Inwardly, he cringed. Their coming together had been building for months. But Bas wouldn’t have thought they’d go from nothing to twenty-four hours of marathon sex to awkward pauses the very next morning.
“Nice weather we’re having, huh?” Surely Gray would say something about his inane comment.
“Yeah, I guess.” Gray sipped from his cup and returned to reading the Washington Post. He wore dress slacks and a button-down shirt and looked like a stockbroker getting ready for work. One with a beast that gave Bas confused glances out of beautiful hazel eyes.
Yesterday morning Bas would have teased Gray. He’d have made fun of his fancy clothes and no shoes, the way he ground his beans and used a three-hundred-dollar coffeemaker like a yuppie from hell. But after that intimate connection the day and night before, he was loath to upset the man who’d wormed his way firmly into his heart.
He’d try sidestepping the issues Gray wouldn’t talk about and focus on their mission. For now.
“So this Al Ross. What do we know about him?”
Gray put the paper aside, finally, and looked at Bas. “Not much. And we leave the day after tomorrow for Bend. We’ll be getting in late, but Jack will make sure we have a place to stay for the night before we get to work.”
Bas didn’t like relying on anyone associated with that fucked-up PWP. He’d left them long behind, or so he thought.

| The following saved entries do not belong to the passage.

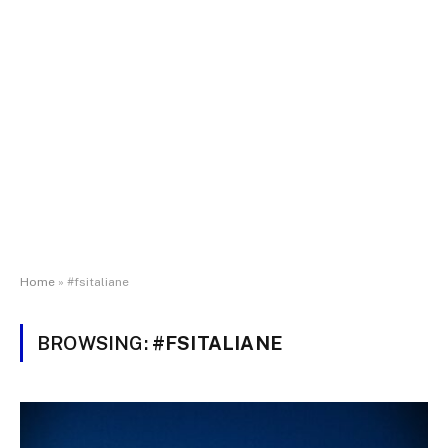
Home
»
#fsitaliane
BROWSING:
#FSITALIANE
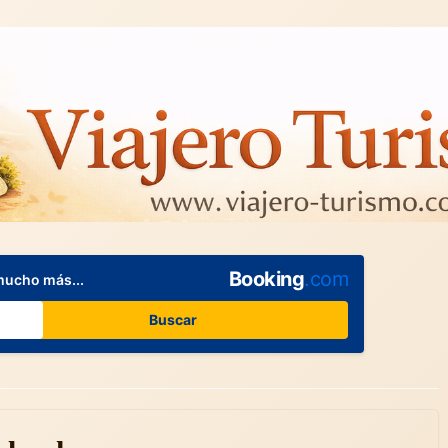
Booking
.com
mucho más...
Buscar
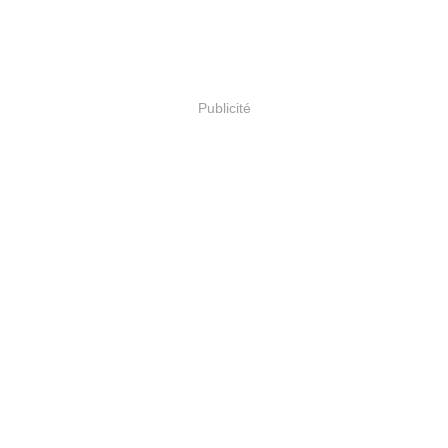
Publicité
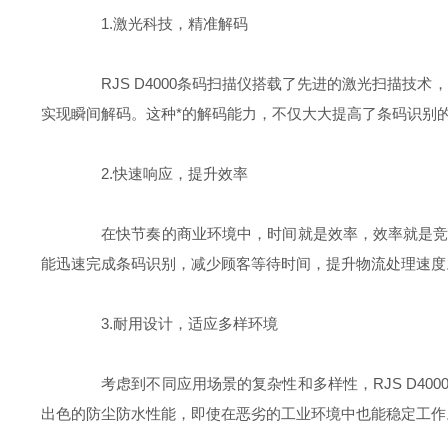
1.激光科技，精准解码
RJS D4000条码扫描仪搭载了先进的激光扫描技术
实现瞬间解码。这种*的解码能力，不仅大大提高了条码识别
2.快速响应，提升效率
在快节奏的商业环境中，时间就是效率，效率就是竞争力
能迅速完成条码识别，减少顾客等待时间，提升物流处理速度
3.耐用设计，适应多样环境
考虑到不同应用场景的复杂性和多样性，RJS D40
出色的防尘防水性能，即使在恶劣的工业环境中也能稳定工作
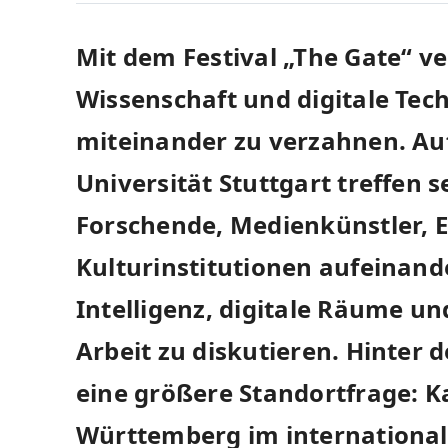
Mit dem Festival „The Gate“ ve
Wissenschaft und digitale Tec
miteinander zu verzahnen. A
Universität Stuttgart treffen 
Forschende, Medienkünstler, 
Kulturinstitutionen aufeinand
Intelligenz, digitale Räume un
Arbeit zu diskutieren. Hinter 
eine größere Standortfrage: K
Württemberg im international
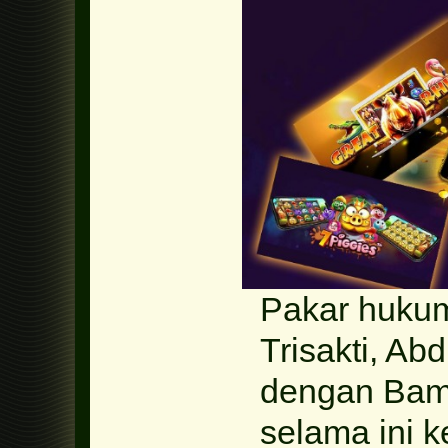
Pakar hukum
Trisakti, Ab
dengan Bamb
selama ini 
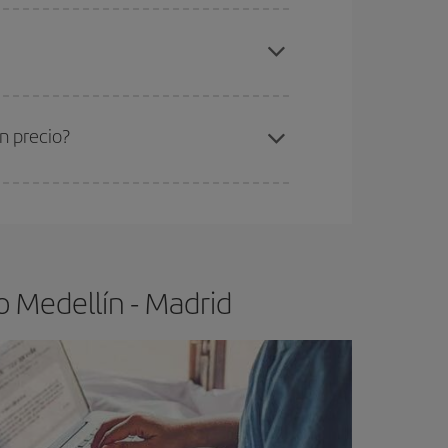
elo y de que las tarifas más baratas (turista)
dellín-Madrid-dest
.
ra el vuelo más barato.
n precio?
ser flexible.
Lo normal es que
cuanto antes
 poco abiertos, podrás
elegir el precio más
o Medellín - Madrid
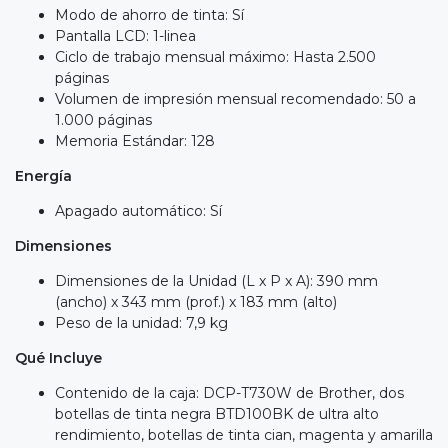
Modo de ahorro de tinta: Sí
Pantalla LCD: 1-linea
Ciclo de trabajo mensual máximo: Hasta 2.500
páginas
Volumen de impresión mensual recomendado: 50 a
1.000 páginas
Memoria Estándar: 128
Energía
Apagado automático: Sí
Dimensiones
Dimensiones de la Unidad (L x P x A): 390 mm
(ancho) x 343 mm (prof.) x 183 mm (alto)
Peso de la unidad: 7,9 kg
Qué Incluye
Contenido de la caja: DCP-T730W de Brother, dos
botellas de tinta negra BTD100BK de ultra alto
rendimiento, botellas de tinta cian, magenta y amarilla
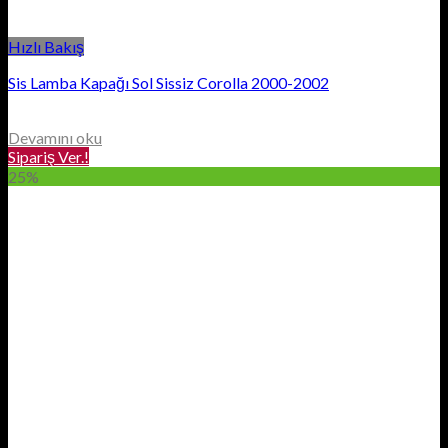
Hızlı Bakış
Sis Lamba Kapağı Sol Sissiz Corolla 2000-2002
Devamını oku
Sipariş Ver.!
25%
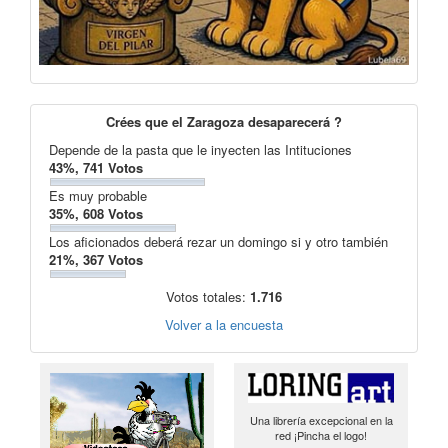
Crées que el Zaragoza desaparecerá ?
Depende de la pasta que le inyecten las Intituciones
43%, 741 Votos
Es muy probable
35%, 608 Votos
Los aficionados deberá rezar un domingo si y otro también
21%, 367 Votos
Votos totales:
1.716
Volver a la encuesta
Una librería excepcional en la
red ¡Pincha el logo!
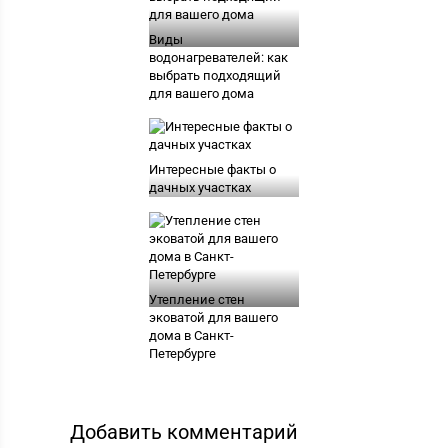
Виды
водонагревателей: как
выбрать подходящий
для вашего дома
Интересные факты о
дачных участках
Утепление стен
эковатой для вашего
дома в Санкт-
Петербурге
Добавить комментарий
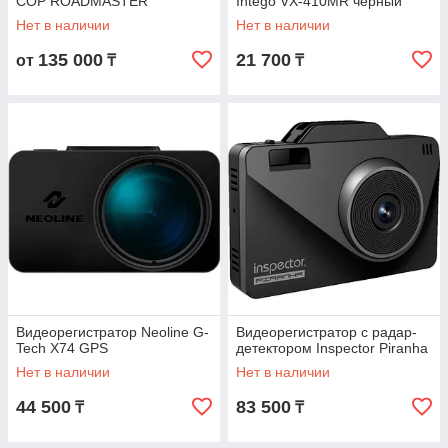
COP ROADMASTER
Intego VX-410MR черный
Нет в наличии
Нет в наличии
135 000
21 700
от
₸
₸
Видеорегистратор Neoline G-
Видеорегистратор с радар-
Tech X74 GPS
детектором Inspector Piranha
Нет в наличии
Нет в наличии
44 500
83 500
₸
₸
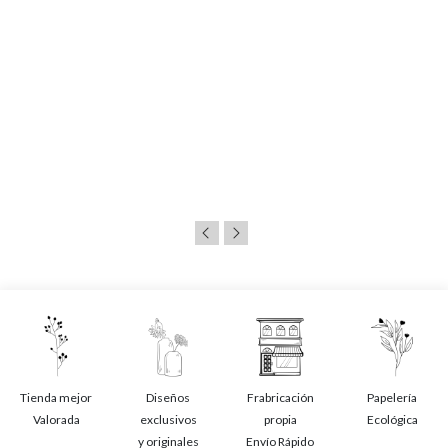
Tienda mejor
Diseños
Frabricación
Papelería
Valorada
exclusivos
propia
Ecológica
y originales
Envío Rápido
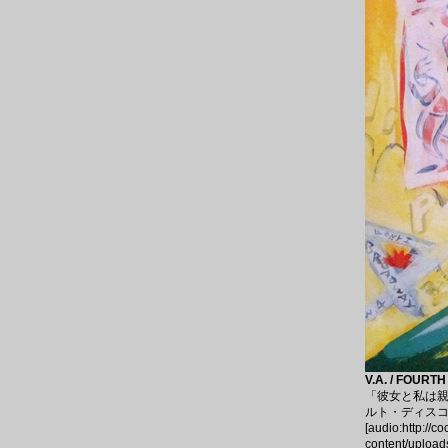
V.A. / FOURT
「彼女と私は親
ルト・ディスコ・ラ
[audio:http://c
content/upload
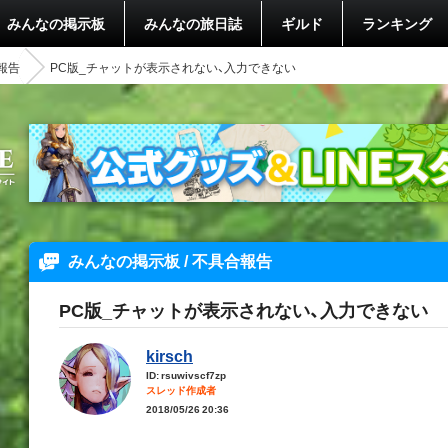
みんなの掲示板
みんなの旅日誌
ギルド
ランキング
報告
PC版_チャットが表示されない、入力できない
みんなの掲示板 / 不具合報告
PC版_チャットが表示されない、入力できない
kirsch
ID: rsuwivscf7zp
スレッド作成者
2018/05/26 20:36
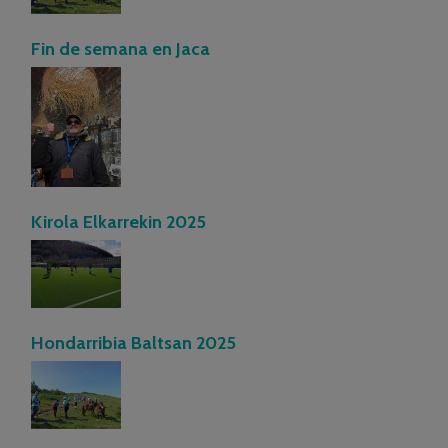
Fin de semana en Jaca
Kirola Elkarrekin 2025
Hondarribia Baltsan 2025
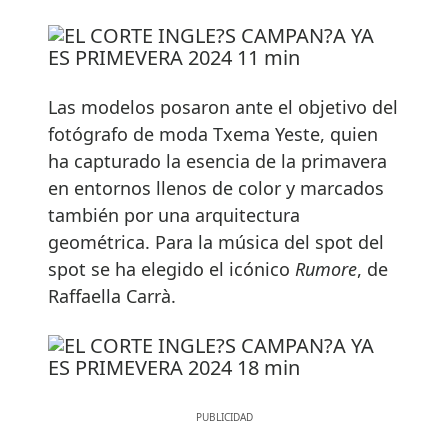
Las modelos posaron ante el objetivo del
fotógrafo de moda Txema Yeste, quien
ha capturado la esencia de la primavera
en entornos llenos de color y marcados
también por una arquitectura
geométrica. Para la música del spot del
spot se ha elegido el icónico
Rumore
, de
Raffaella Carrà.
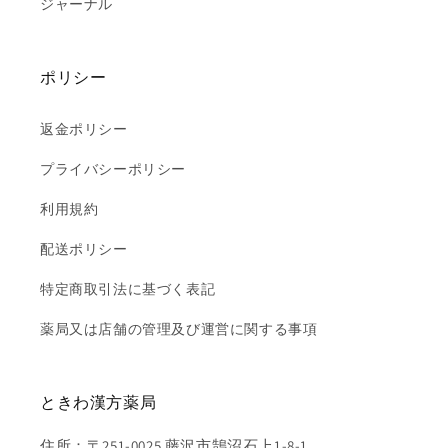
ジャーナル
ポリシー
返金ポリシー
プライバシーポリシー
利用規約
配送ポリシー
特定商取引法に基づく表記
薬局又は店舗の管理及び運営に関する事項
ときわ漢方薬局
住所：〒251-0025 藤沢市鵠沼石上1-8-1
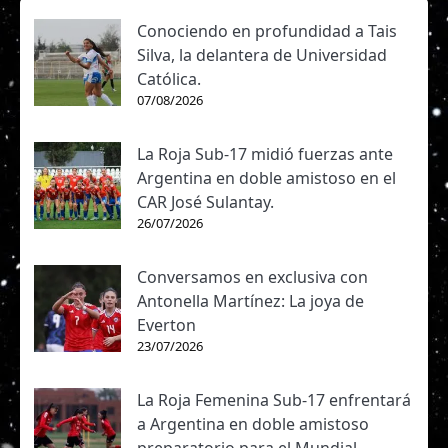
Conociendo en profundidad a Tais
Silva, la delantera de Universidad
Católica.
07/08/2026
La Roja Sub-17 midió fuerzas ante
Argentina en doble amistoso en el
CAR José Sulantay.
26/07/2026
Conversamos en exclusiva con
Antonella Martínez: La joya de
Everton
23/07/2026
La Roja Femenina Sub-17 enfrentará
a Argentina en doble amistoso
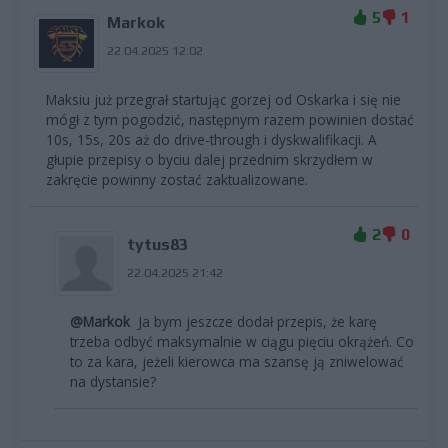
5
1
Markok
22.04.2025 12:02
Maksiu już przegrał startując gorzej od Oskarka i się nie
mógł z tym pogodzić, następnym razem powinien dostać
10s, 15s, 20s aż do drive-through i dyskwalifikacji. A
głupie przepisy o byciu dalej przednim skrzydłem w
zakręcie powinny zostać zaktualizowane.
2
0
tytus83
22.04.2025 21:42
@Markok
Ja bym jeszcze dodał przepis, że karę
trzeba odbyć maksymalnie w ciągu pięciu okrążeń. Co
to za kara, jeżeli kierowca ma szansę ją zniwelować
na dystansie?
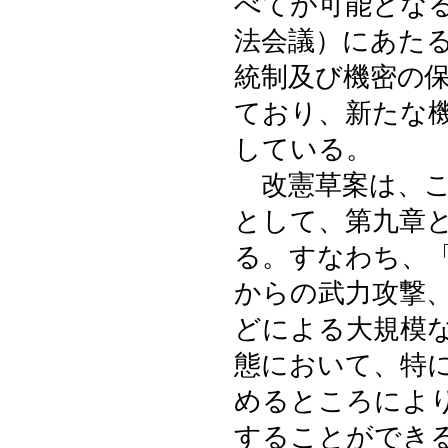
べてが可能とな
法会議）にあた
統制及び機密の
ており、新たな
している。
改憲草案は、こ
として、第九章
る。すなわち、
からの武力攻撃
どによる大規模
態において、特
めるところによ
することができ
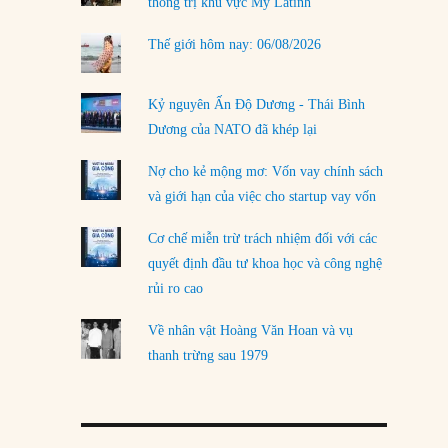
thống trị khu vực Mỹ Latinh
Thế giới hôm nay: 06/08/2026
Kỷ nguyên Ấn Độ Dương - Thái Bình
Dương của NATO đã khép lại
Nợ cho kẻ mộng mơ: Vốn vay chính sách
và giới hạn của việc cho startup vay vốn
Cơ chế miễn trừ trách nhiệm đối với các
quyết định đầu tư khoa học và công nghệ
rủi ro cao
Về nhân vật Hoàng Văn Hoan và vụ
thanh trừng sau 1979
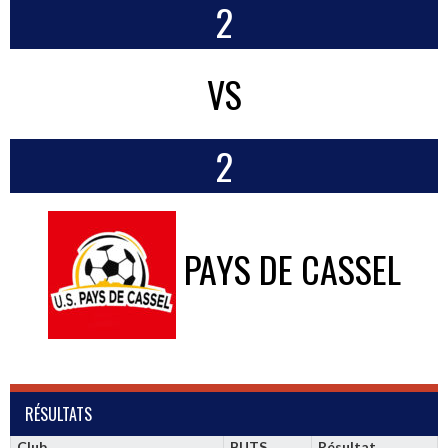
2
VS
2
PAYS DE CASSEL
RÉSULTATS
Club
BUTS
Résultat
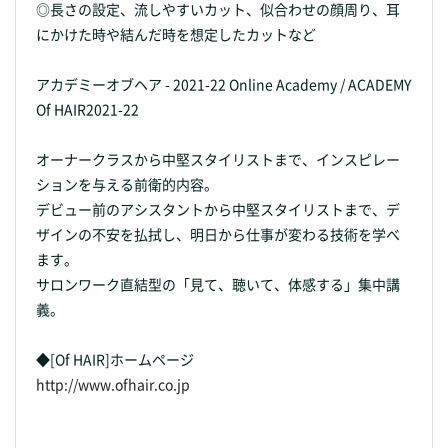
◎長さの設定、流しやすいカット、似合わせの顔周り、耳
にかけた時や結んだ時を想定したカットなど
アカデミーオブヘア - 2021-22 Online Academy / ACADEMY
Of HAIR2021-22
オーナークラスから中堅スタイリストまで、インスピレー
ションを与える前衛的内容。
デビュー前のアシスタントから中堅スタイリストまで、デ
ザインの不安を払拭し、明日から仕事が変わる技術を学べ
ます。
サロンワーク直結型の「見て、聴いて、体感する」集中講
義。
◆[Of HAIR]ホームページ
http://www.ofhair.co.jp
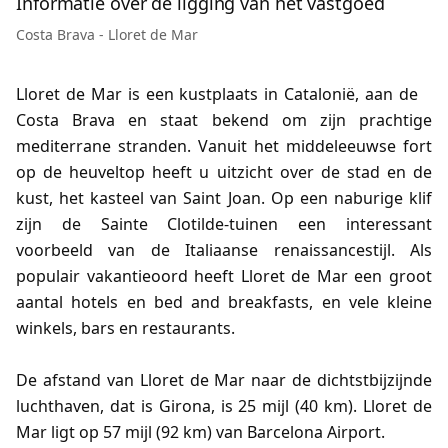
Informatie over de ligging van het vastgoed
Costa Brava - Lloret de Mar
Lloret de Mar is een kustplaats in Catalonië, aan de
Costa Brava en staat bekend om zijn prachtige
mediterrane stranden. Vanuit het middeleeuwse fort
op de heuveltop heeft u uitzicht over de stad en de
kust, het kasteel van Saint Joan. Op een naburige klif
zijn de Sainte Clotilde-tuinen een interessant
voorbeeld van de Italiaanse renaissancestijl. Als
populair vakantieoord heeft Lloret de Mar een groot
aantal hotels en bed and breakfasts, en vele kleine
winkels, bars en restaurants.
De afstand van Lloret de Mar naar de dichtstbijzijnde
luchthaven, dat is Girona, is 25 mijl (40 km). Lloret de
Mar ligt op 57 mijl (92 km) van Barcelona Airport.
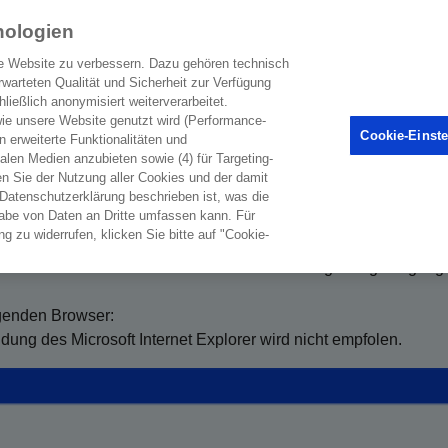
nologien
e Website zu verbessern. Dazu gehören technisch
warteten Qualität und Sicherheit zur Verfügung
ießlich anonymisiert weiterverarbeitet.
wie unsere Website genutzt wird (Performance-
Cookie-Einst
n erweiterte Funktionalitäten und
as Arzneimittel der Roche Pharma AG? Dann kannst Du Dich hi
ialen Medien anzubieten sowie (4) für Targeting-
n Sie der Nutzung aller Cookies und der damit
h Service-Materialien herunterladen oder bestellen.
/Datenschutzerklärung beschrieben ist, was die
abe von Daten an Dritte umfassen kann. Für
g zu widerrufen, klicken Sie bitte auf "Cookie-
t nur für Patientinnen und Patienten sowie Angehörige zugängli
olgenden Browser:
dung des Microsoft Internet Explorer wird nicht empfolen.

His agitation unfortunately manifested in the carafe that shot out of the coffee warmer and crashed on the floor, spilling hot coffee everywhere.
“Shit.” Gray jumped out of his seat and stared at the shards of glass. “What the hell?”
“Weird.” Bas leaned forward and pretended to be confused. But when he glanced up to meet Gray’s gaze, he noted the suspicion lingering there. “You got a mop, hero?”
Gray scowled. “In the closet behind you, junior.”
“Junior? That’s a good one.” Taunting Gray might not have been the smartest thing he could have done, but it had taken that untrusting look off his face. “So besides a possessed coffeepot, what else have you got?” He grabbed a dustpan, broom, and mop and got to work while Gray wiped up the excess mess that had spilled onto some lower cabinets.